Comme dans le domaine de la santé et du bien-être, le Premier ministre Amadou Oury Bah a présenté le tableau complet des actions phares à venir.
D’abord, les différents axes sont les suivants : « S’agissant des infrastructures, des transports et des technologies, l’action gouvernementale s’appuie sur 52 mégaprojets et 10 réformes, pour un volume d’investissements de 100 milliards de dollars. »
Ce n’est pas tout: « L’action gouvernementale prévoit notamment la réalisation de 2 900 kilomètres d’autoroutes et de 2 500 kilomètres de lignes ferroviaires, afin de structurer durablement le territoire et de soutenir la transformation économique du pays. »

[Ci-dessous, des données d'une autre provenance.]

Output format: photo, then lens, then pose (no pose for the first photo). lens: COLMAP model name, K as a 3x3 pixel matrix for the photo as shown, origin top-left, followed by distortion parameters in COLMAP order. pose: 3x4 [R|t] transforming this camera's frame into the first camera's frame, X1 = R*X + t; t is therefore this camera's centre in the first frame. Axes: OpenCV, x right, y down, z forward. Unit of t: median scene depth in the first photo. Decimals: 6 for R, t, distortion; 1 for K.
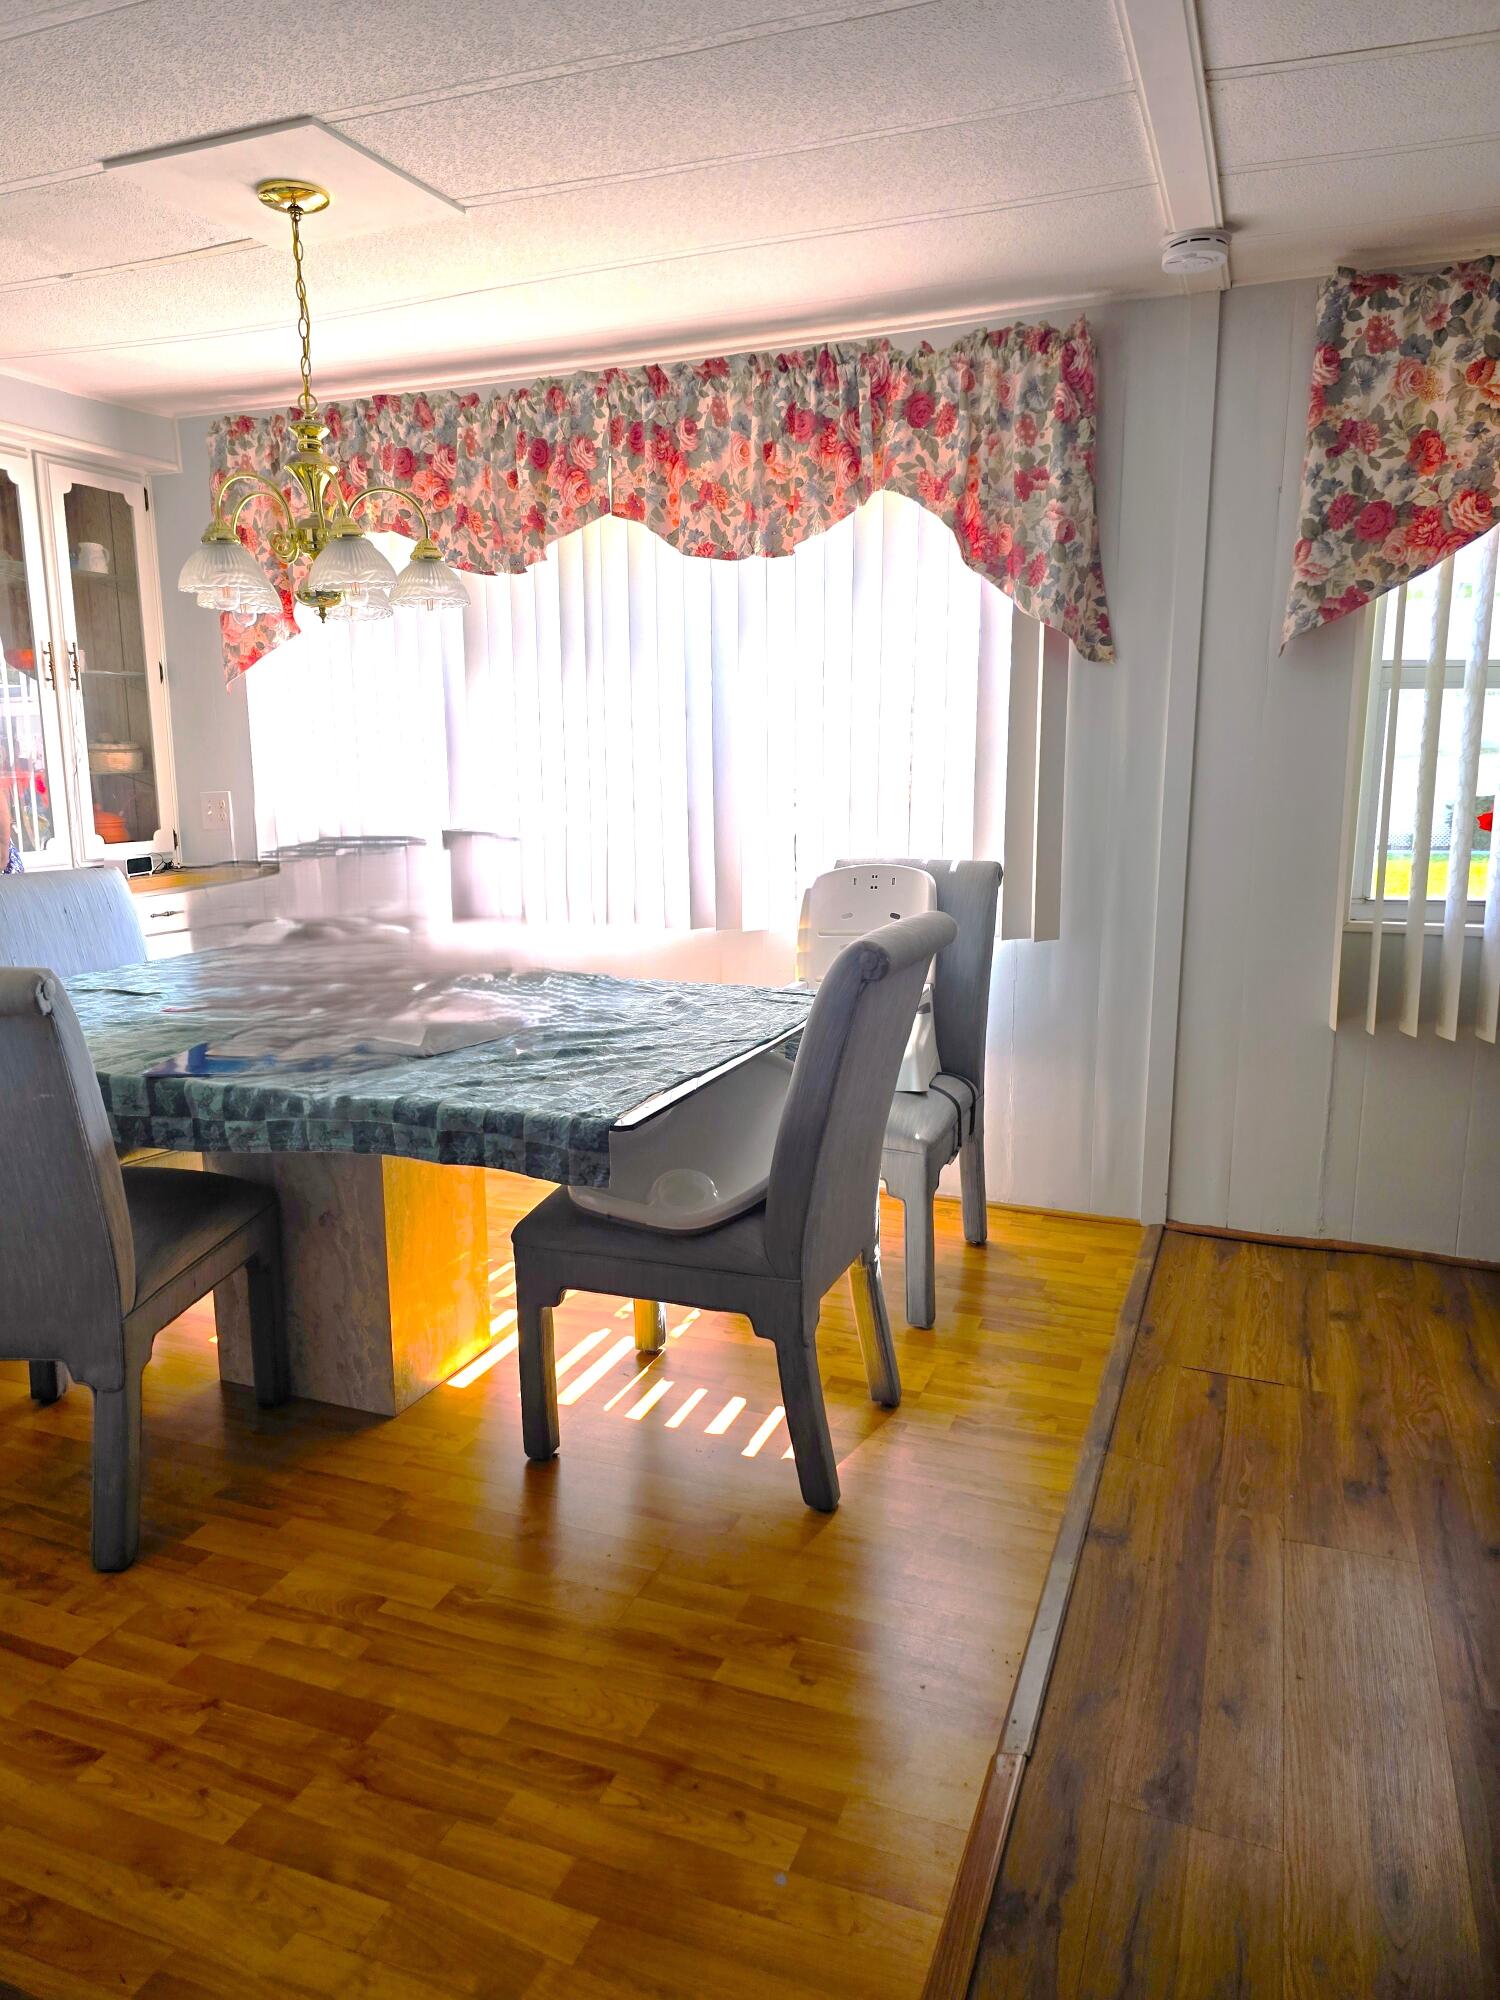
lens RADIAL K [[1337.3, 0, 745.7], [0, 1337.3, 1003.8], [0, 0, 1]] dist [0.011080, -0.001243]
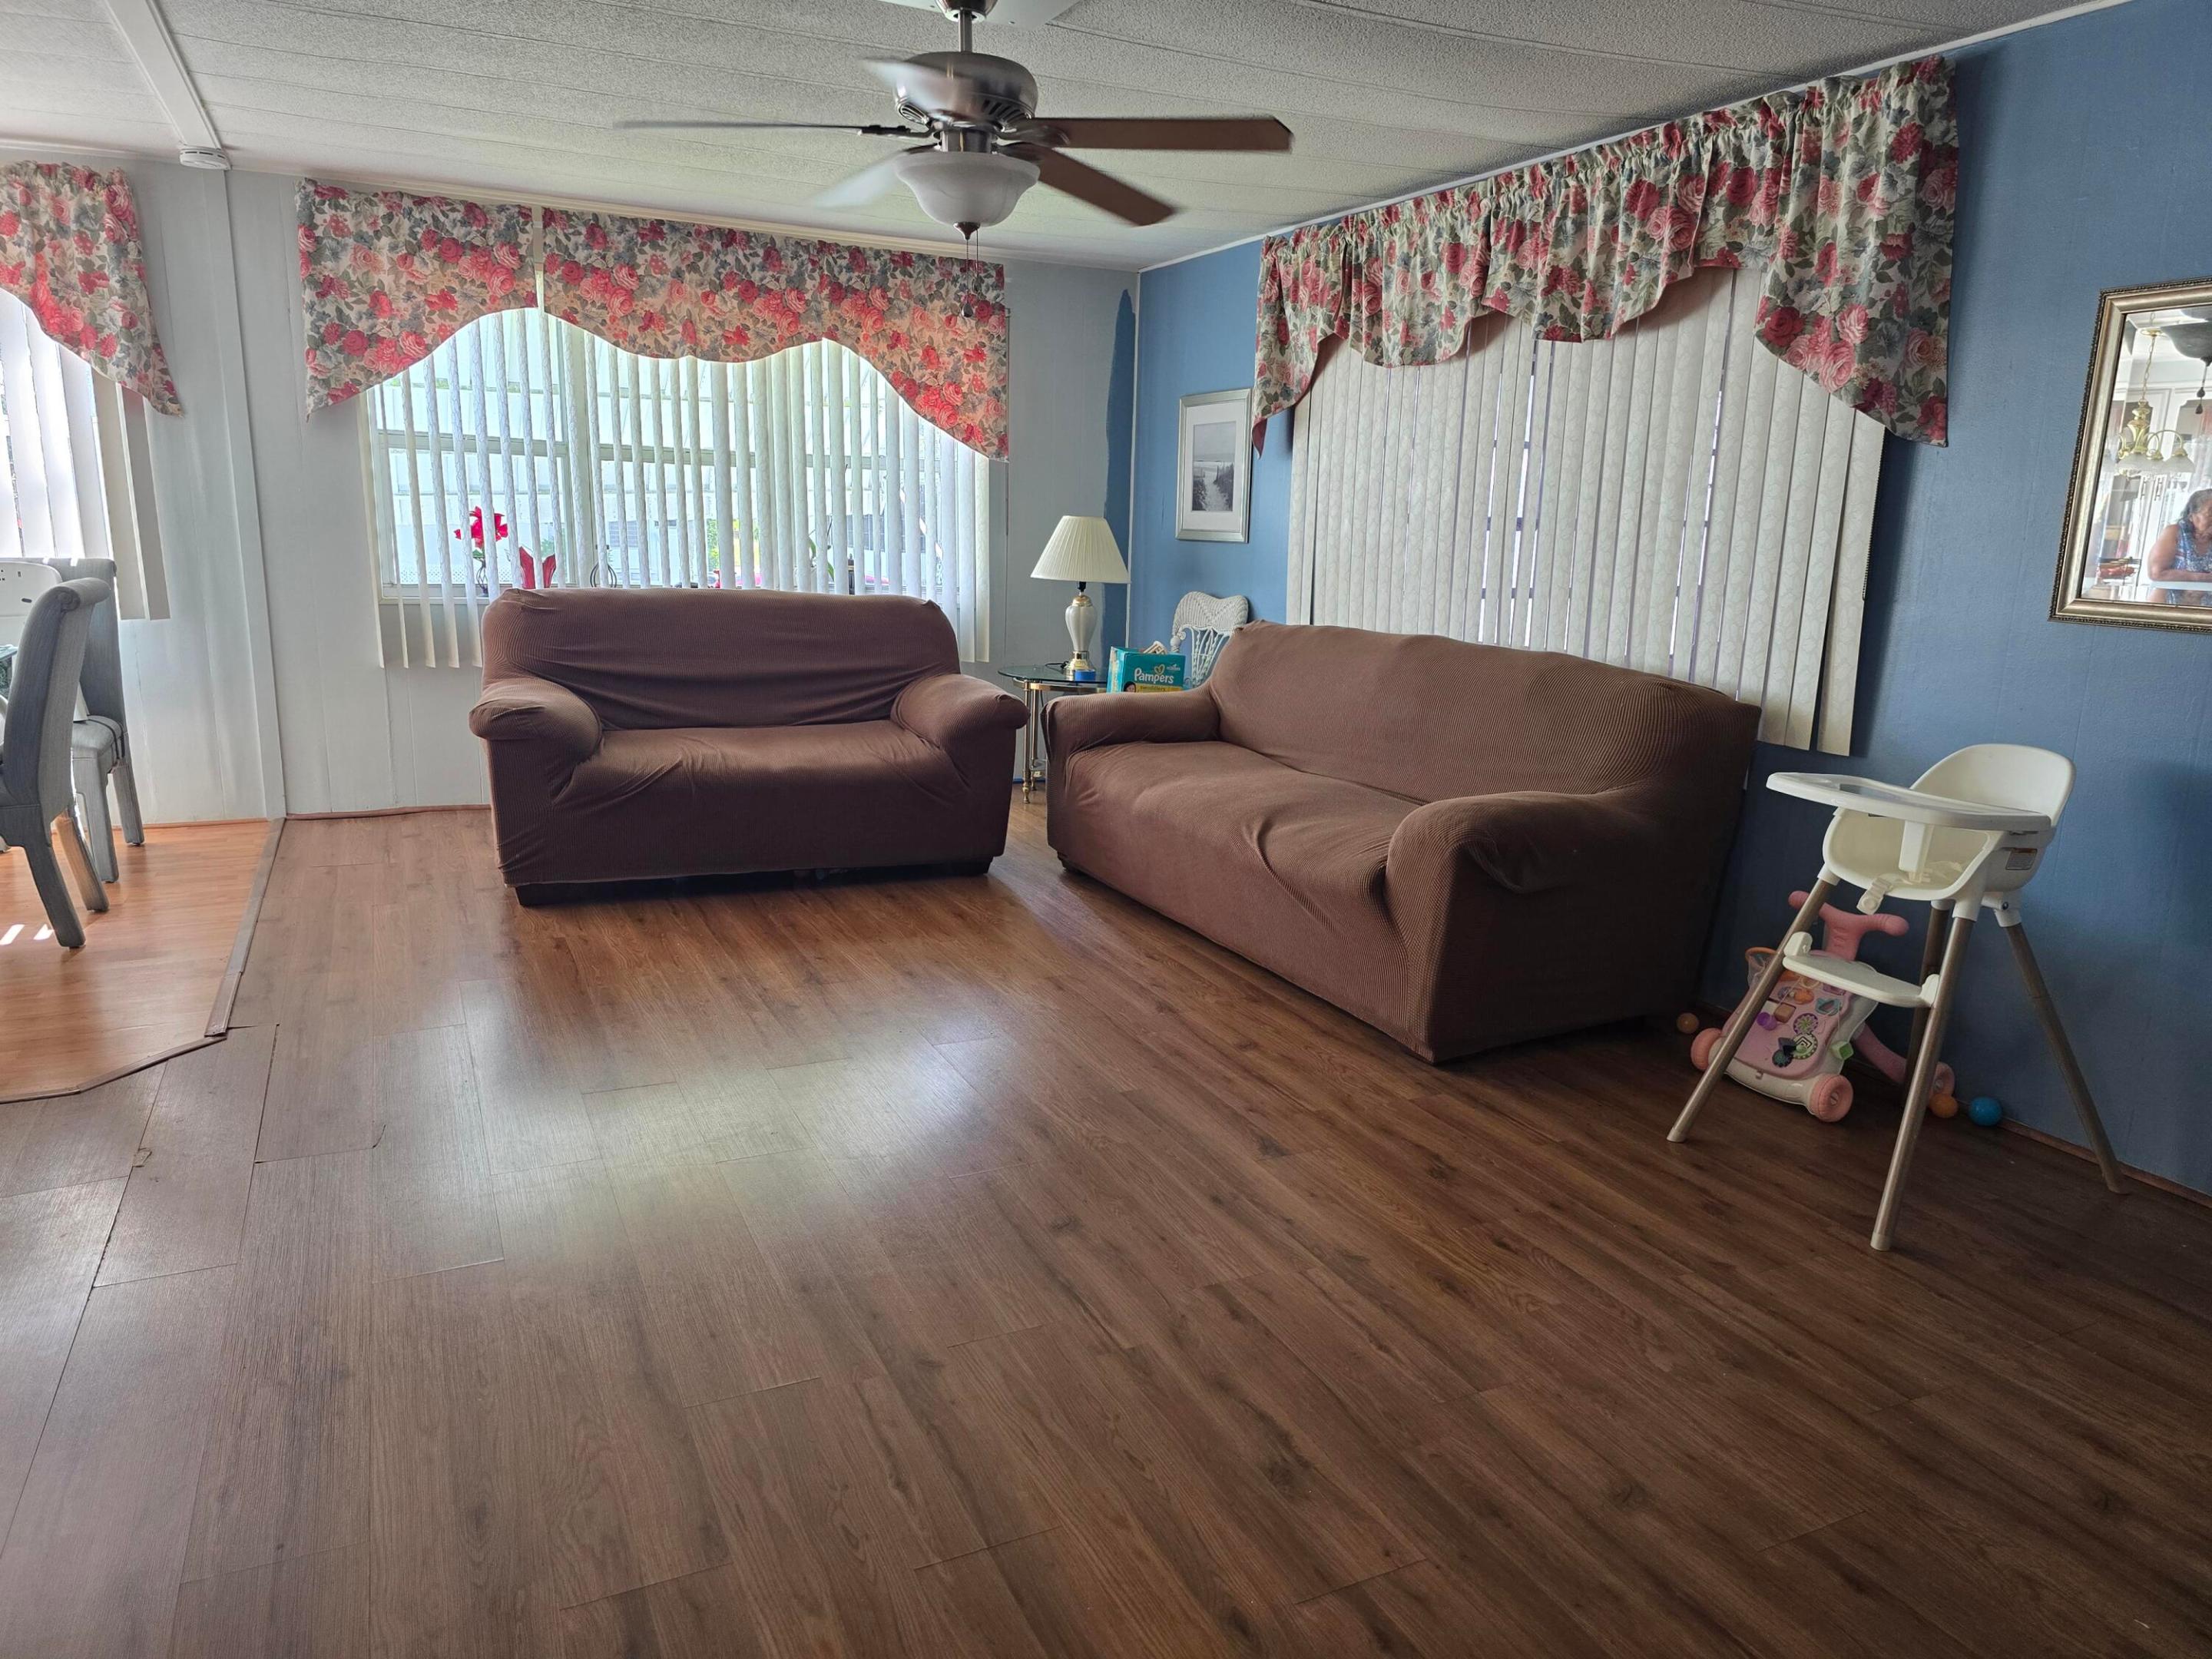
lens RADIAL K [[1479.1, 0, 1106.9], [0, 1479.1, 842.2], [0, 0, 1]] dist [0.011080, -0.001243]
pose [[0.678318, -0.138000, 0.721693, -0.271060], [0.105072, 0.990328, 0.090610, 0.157532], [-0.727217, 0.014368, 0.686257, -0.819378]]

Sur le plan technologique, les bases sont déjà posées, déclare-t-il avec des chiffres à l’appui : « Plus de 12 000 kilomètres de fibre optique ont été déployés. Le rapatriement du nom de domaine national (.gn), l’exécution des projets par des experts guinéens, dont ceux de la diaspora (Télémo, SAFIG), la mise en service du datacenter national de classe Tier III et le relèvement de la couverture numérique à 95 % d’ici 2040 marquent une étape importante vers la souveraineté numérique. »
Par ailleurs, l’organisation du Transform Africa Summit (TAS) en novembre dernier a placé notre pays au cœur des discussions sur la question de l’intelligence artificielle au niveau sous-régional et continental. Cet axe constitue également l’armature territoriale du programme. Il devra réduire les coûts logistiques, désenclaver les territoires, connecter les bassins de production, fluidifier les échanges et donner à la Guinée une nouvelle géographie économique.
Dans cette dynamique de structuration territoriale: « le Gouvernement s’engage à renforcer durablement l’interconnexion nationale. Un programme progressif sera mis en œuvre pour relier chaque capitale régionale à ses capitales préfectorales par des infrastructures routières modernes. Cette ambition sera prolongée par une seconde étape visant à améliorer l’accessibilité des territoires à travers la mise en place d’un réseau de dessertes locales reliant les chefs-lieux administratifs aux sous-préfectures, afin de faciliter l’accès aux zones rurales, les échanges économiques et surtout de rapprocher l’action publique des citoyens. À cet effet, le Gouvernement prévoit la réalisation de 5 500 kilomètres de routes d’ici 2030 », a rassuré le chef du Gouvernement.